Matussek, who was briefing reporters on the outcome of Merkel’s visit, said Germany supported India’s entry into international bodies framing the rules for the trade in nuclear and dual-use equipment and knowhow such as the Nuclear Suppliers Group, the Wassenaar Group and the Australia group. But he urged India to sign the Comprehensive Test Ban Treaty (CTBT)—an international pact that prohibits member states from testing nuclear weapons. India, which conducted nuclear tests in 1974 and in 1998, has resisted pressure from the international community to sign either the CTBT or the nuclear Non-Proliferation Treaty. But the difference of views was not an irritant in India-Germany ties that span education, science and technology to defence and strategic issues, the ambassador indicated.

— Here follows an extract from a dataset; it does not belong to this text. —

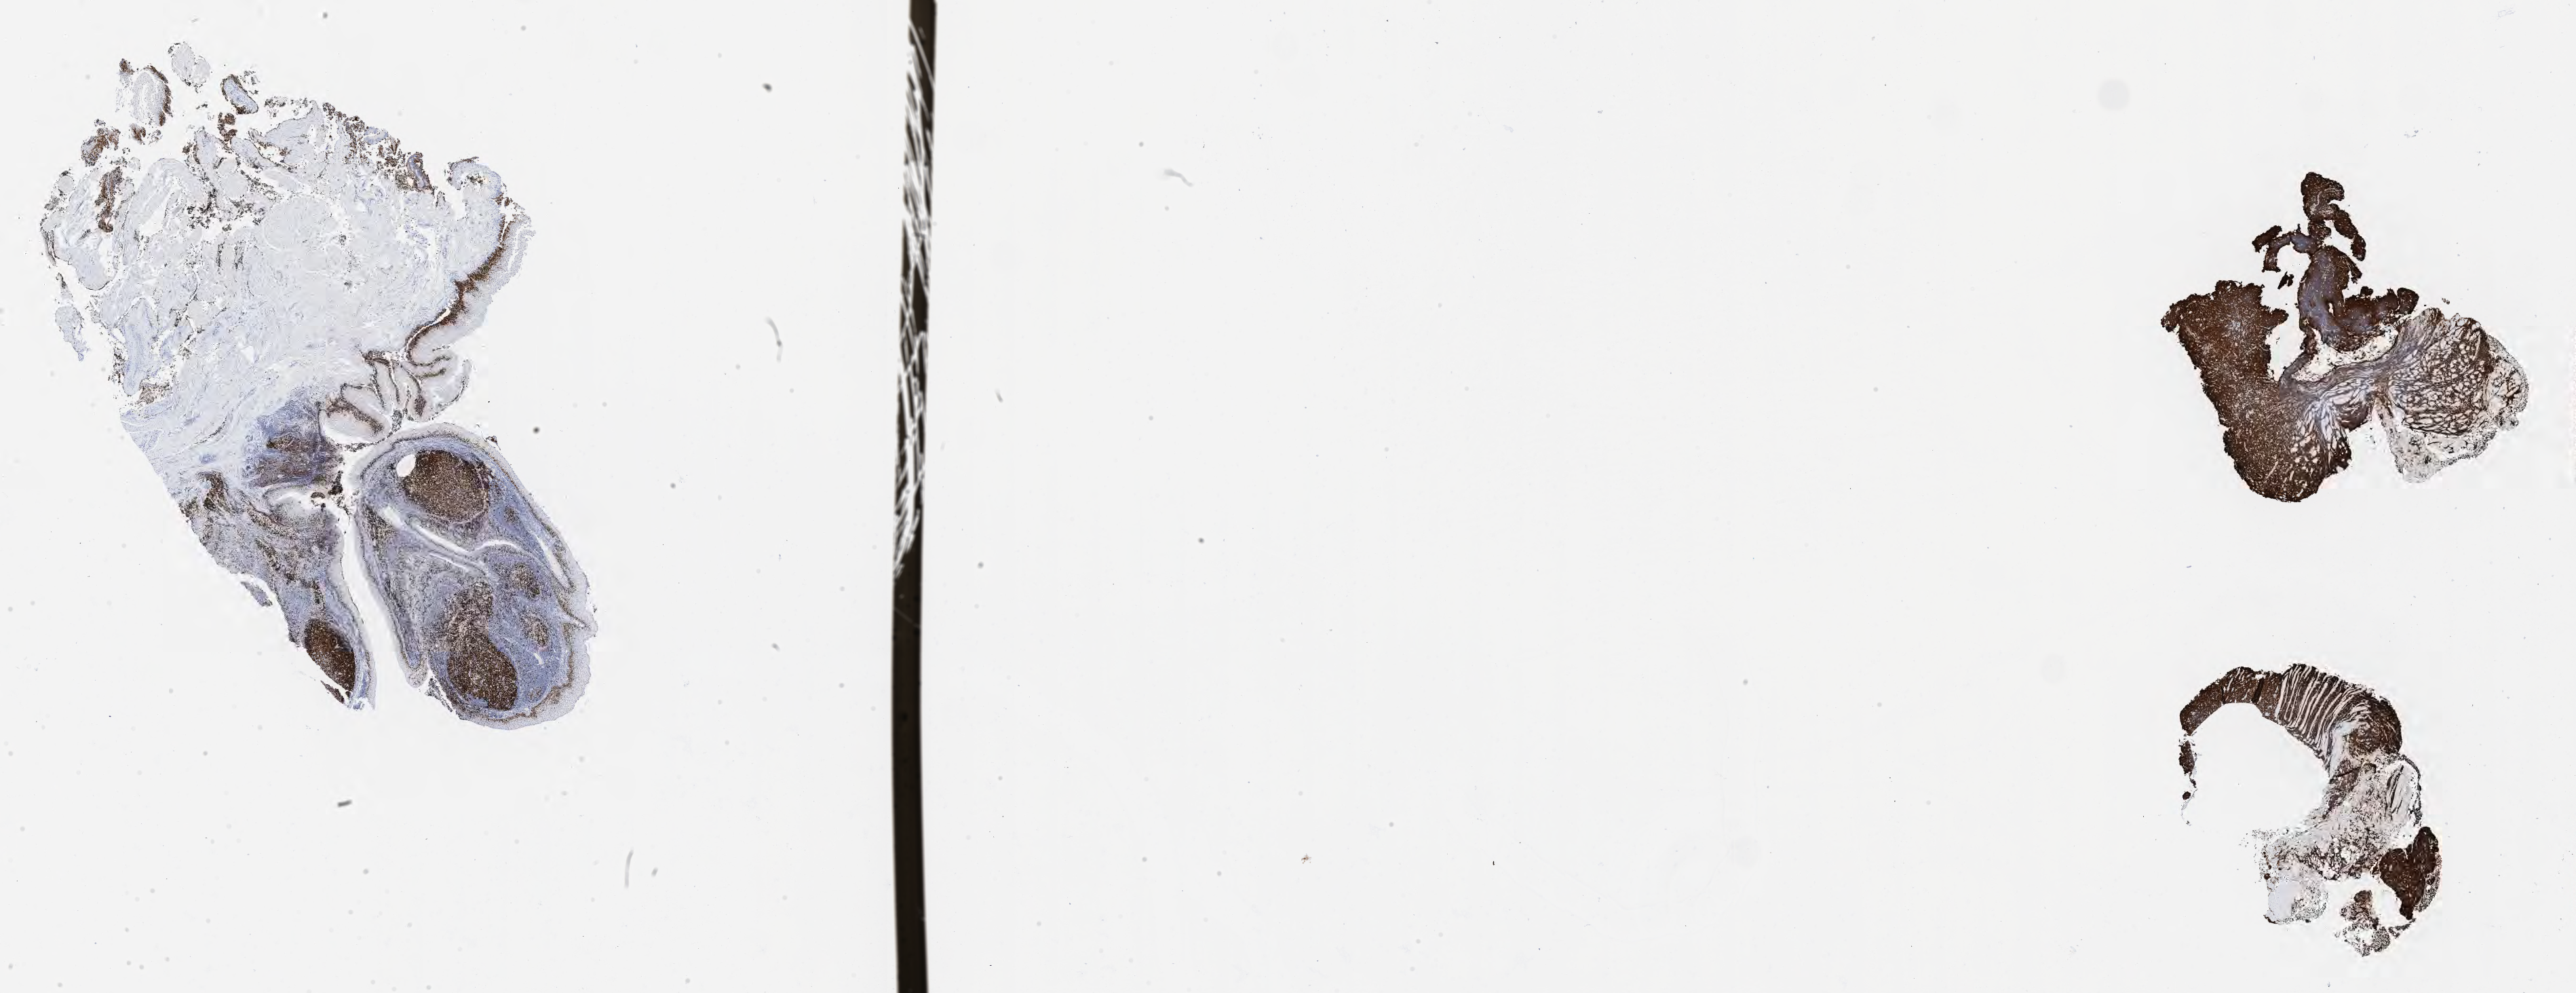
Whole-slide image, immunohistochemical stain for Ki-67, a low-resolution overview of the entire scanned area, about 30.7 x 11.8 mm. Specimen: tumor tissue. Site: lymph node of head and neck. Male patient, 73 years old.
- histologic diagnosis: Burkitt lymphoma, NOS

Matussek, however, urged India not to carry out the death penalty awarded to Devinder Pal Singh Bhullar, whom Indian courts found guilty of conspiracy in the 1993 September Delhi bomb blast case that targeted then youth Congress leader Maninder Singh Bitta.
Bhullar was deported from Frankfurt after his application seeking political asylum was rejected by German authorities, but the decision was declared illegal by a Frankfurt court two years later. India’s President Pratibha Patil recently rejected his mercy petition.
“Our government together with the European Union is certainly going to make the appeal not to execute the capital punishment. The EU high representative Catherine Ashton has written to the home minister in this regard,” Matussek said. Germany and many EU countries have abolished the death penalty.
On a proposal to remove the Taliban from a list of groups that are subject to United Nations sanctions following the 2001 attacks in the US, Matussek said the move was aimed at helping the “reconciliation process” between the Afghan government and the rebels.
“We feel that if the Afghans feel that the reconciliation process is easier, then you take the Taliban off the list,” Matussek said. India, which suspects the Taliban of having links with Pakistan military spy agency the Inter-Services Intelligence (ISI), is uncomfortable with the move. India blames the ISI for the 2008 Mumbai attacks and for fomenting insurgency in Kashmir.
Germany’s ambassador to the UN Peter Wittig chairs the Security Council committee that currently monitors sanctions against the groups. Afghan President Hamid Karzai has been making peace overtures to members of the Taliban, which ruled Afghanistan for five years and sheltered the Al Qaeda before being driven out of power in the US-led invasion in late 2001. The Taliban has long demanded removal from the sanctions list to help promote reconciliation. The US and Afghan governments have said they are willing to reconcile with Taliban members who renounce violence, embrace the Afghan constitution, and sever ties with the Al Qaeda.